C’est encore loin la mort ? Voici une question étrange qu’on pourrait pourtant entendre de la bouche d’un enfant comme « C’est encore loin la mer ? », mais au vu du contenu de ces fabulettes infanticides, il est parfaitement justifié.

Chacune des histoires que nous présentent les deux auteurs a pour personnages principaux, ou au cœur de l’intrigue des enfants d’âge et d’origine variés, car chacune d’entre elles se passe en des lieux différents, à des époques différentes mêmes. Le livre est découpé en deux parties qui succèdent à une préface de Pierre Dubois.
Tout d’abord, Nicolas Liau dont les nouvelles sont regroupées sous un intitulé « Si loin… » nous révèleront une plume légère, entrainante. C’est enchanté par son style qu’on lit à tour de rôle des récits teintés de poésie, de mélancolie, qui ne nous laissent pas de marbre comme Larmes de pluie, chagrin de verre ou bien Salve.
On y découvre que la vie peut-être bien cruelle et que la mort peut être une délivrance et on sent la chair de poule qui gagne notre dos avec des nouvelles telles que Sur le chemin du fauche-plumes, Immondice ou encore Le cicatricium.
Enfin, il sait nous faire baigner entre deux eaux, avec un frisson d’étrangeté, ne sachant s’il faut pleurer, ou être effrayé. Notre-Dame des Mal-Morts, Le mendiant, La Princesse et le caniveau et La terre sur les talons nous laissent avec ces sentiments.

C’est donc dans cet état d’esprit que l’on clôture la première partie « Si loin… » pour découvrir les écrits de Florent Liau « … et pourtant si proche », titre prometteur pour les récits du deuxième frère.
Pour sa part, il nous offre un style plus direct, ne prenant que très peu de chemins détournés pour nous mener où il le souhaite. Et il nous conduit vers des scènes où la cruauté, la bêtise, l’horreur sont les fruits d’actes humains. Nous savions déjà que l’Homme est mauvais pour l’Homme lui-même et Florent nous le confirme avec force, nous marquant au fer rouge dans notre chair.
Que ce soit Le droit à l’erreur, Sa langue au chat ou Sans arrêt, nous voyons que les adultes sont capables des pires atrocités envers les enfants. Mais les enfants savent accomplir des bêtises dignes des adultes et Balle perdue en est un parfait exemple. Hélas Dans de beaux draps saura nous ouvrir les yeux sur la perversité qui peut entacher bien jeune les enfants.
Finalement, avec Maman, petite maman ou De main morte, nous voyons que la mort peut ne pas être une fin et que les enfants peuvent chercher à garder le contact avec leurs parents, avec de bonnes ou de mauvaises intentions.

Nicolas et Florent Liau, chacun avec leur style, nous ont donc offert de nombreuses réponses à la question C’est encore loin la mort ?, titre de ce recueil. Mais cela va bien au-delà de ce qu’ils nous montrent.
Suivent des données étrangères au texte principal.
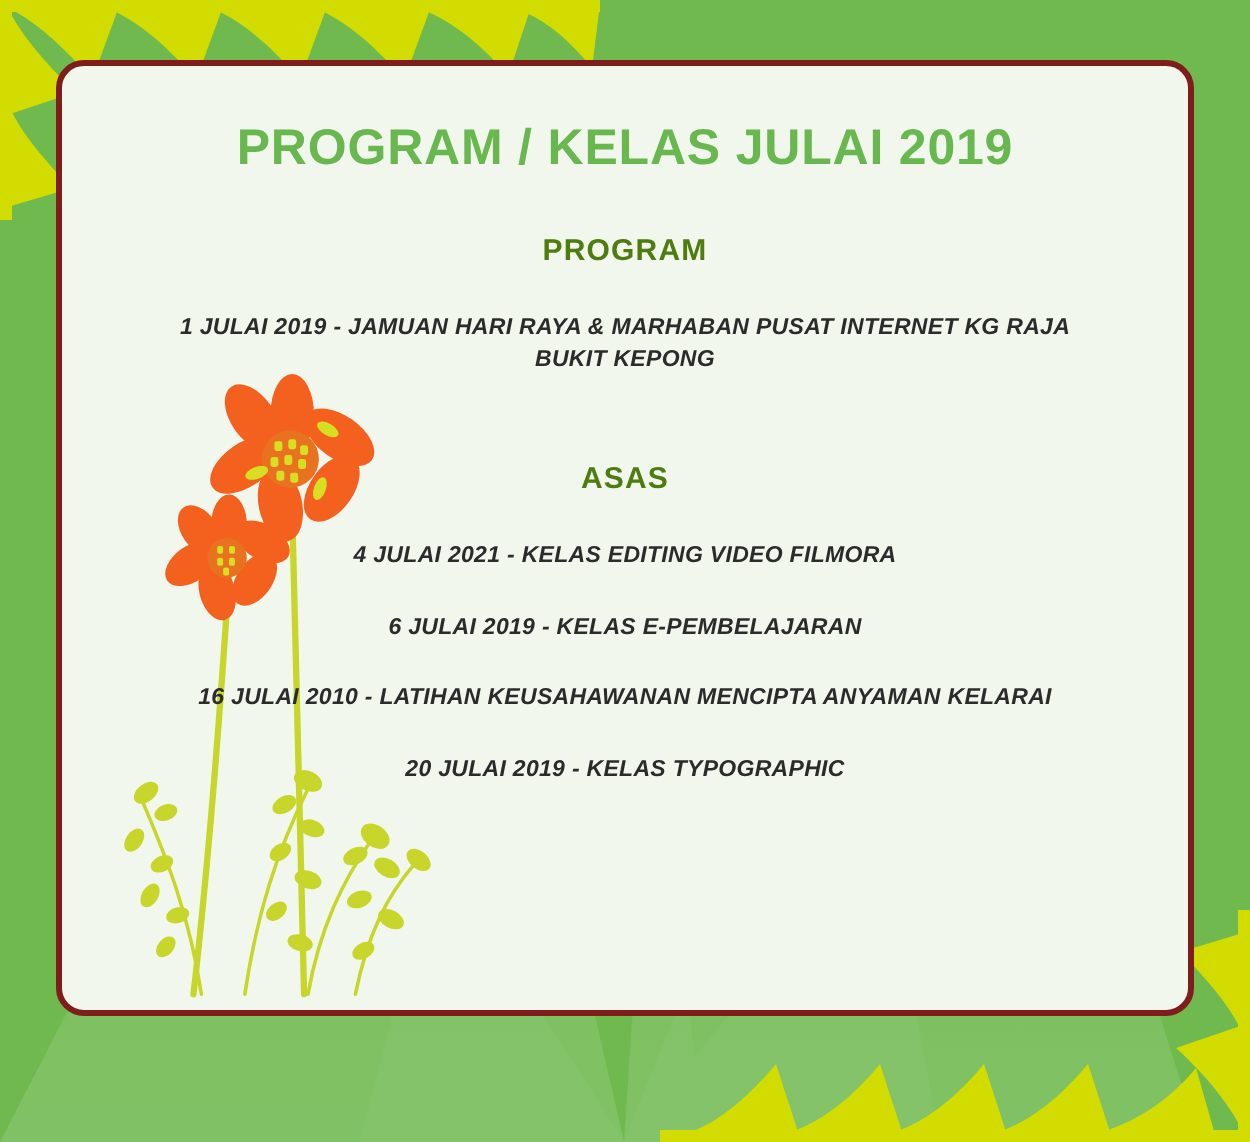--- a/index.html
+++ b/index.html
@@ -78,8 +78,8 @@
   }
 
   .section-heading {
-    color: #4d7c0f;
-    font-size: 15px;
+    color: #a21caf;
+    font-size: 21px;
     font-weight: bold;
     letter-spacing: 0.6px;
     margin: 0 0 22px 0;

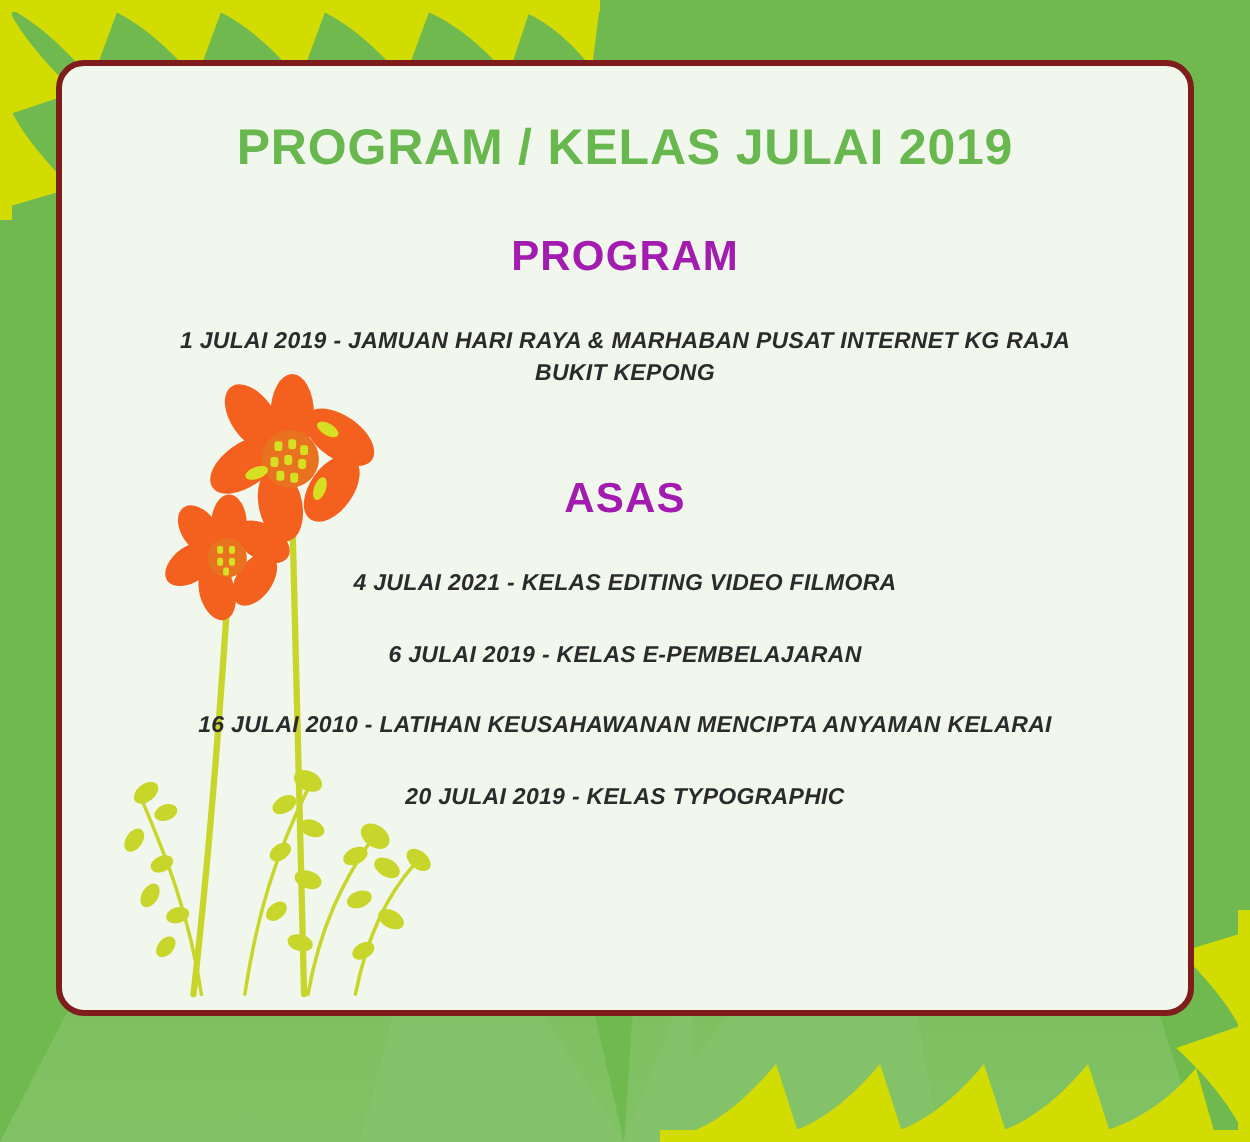--- a/index.html
+++ b/index.html
@@ -265,7 +265,7 @@
       <h2 class="section-heading kelas">ASAS</h2>
 
       <div class="kelas-list">
-        <p class="entry">4 JULAI 2021 - KELAS EDITING VIDEO FILMORA</p>
+        <p class="entry">4 JULAI 2012 - KELAS EDITING VIDEO FILMORA</p>
         <p class="entry">6 JULAI 2019 - KELAS E-PEMBELAJARAN</p>
         <p class="entry">16 JULAI 2010 - LATIHAN KEUSAHAWANAN MENCIPTA ANYAMAN KELARAI</p>
         <p class="entry">20 JULAI 2019 - KELAS TYPOGRAPHIC</p>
En effet, ce qu’ils n’écrivent pas et qui est sous-jacent à leurs fabulettes, c’est que la mort peut être partout, cachée dans l’encre des mots qui composent ce livre, ou nulle part, chassée par la blancheur des pages, par les espaces entre ces mêmes mots. Ils nous ont apporté notre lot d’émotions, allant de la peine, la mélancolie ou l’espoir jusqu’à l’horreur, et même à une perversité malsaine, voire du voyeurisme face à ce que nous découvrions dans chacune des nouvelles nées de leur imagination.

Je ne peux donc que vous conseiller de chercher vous-même les réponses à la question C’est encore loin la mort ?, car les réponses que vous trouverez et les conclusions auxquelles elles vous emmèneront pourraient vous surprendre, mais quoi qu’il en soit, j’espère que vous apprécierez cette lecture autant que moi.